_PROBLEM TO SOLVE_
Please report how many lines in the data underneath hold the word "pixel", with no other text.

▬▬▬▬▬▬

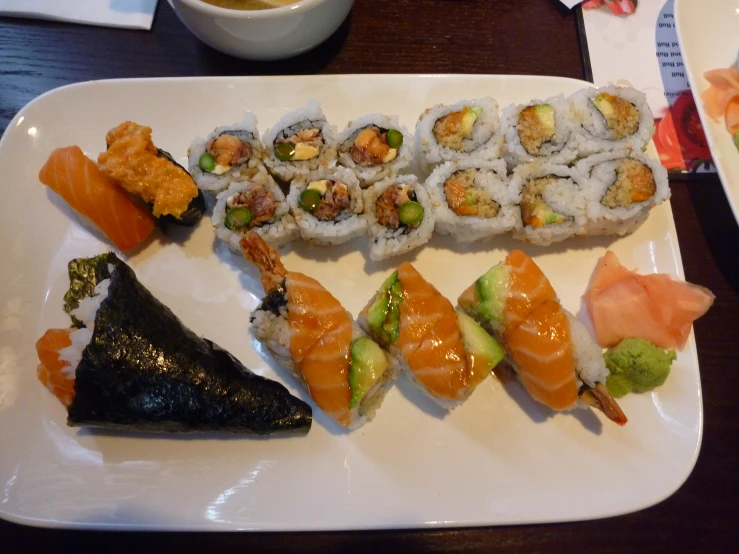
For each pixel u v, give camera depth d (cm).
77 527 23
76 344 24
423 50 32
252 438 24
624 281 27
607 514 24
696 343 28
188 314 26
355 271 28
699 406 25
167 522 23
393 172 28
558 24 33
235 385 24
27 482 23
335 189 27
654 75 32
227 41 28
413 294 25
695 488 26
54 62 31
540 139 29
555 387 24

▬▬▬▬▬▬

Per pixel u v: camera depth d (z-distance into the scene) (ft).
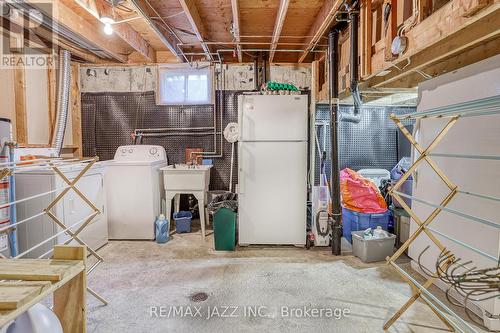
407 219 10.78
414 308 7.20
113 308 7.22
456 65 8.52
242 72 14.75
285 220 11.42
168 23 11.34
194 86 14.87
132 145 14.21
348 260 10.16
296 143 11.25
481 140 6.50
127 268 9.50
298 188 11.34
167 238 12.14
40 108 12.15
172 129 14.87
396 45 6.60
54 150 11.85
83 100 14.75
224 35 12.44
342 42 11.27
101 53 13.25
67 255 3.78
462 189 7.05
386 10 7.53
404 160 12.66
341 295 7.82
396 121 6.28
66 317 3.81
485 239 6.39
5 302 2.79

▬▬▬▬▬▬

_SOLVED PROBLEM_
2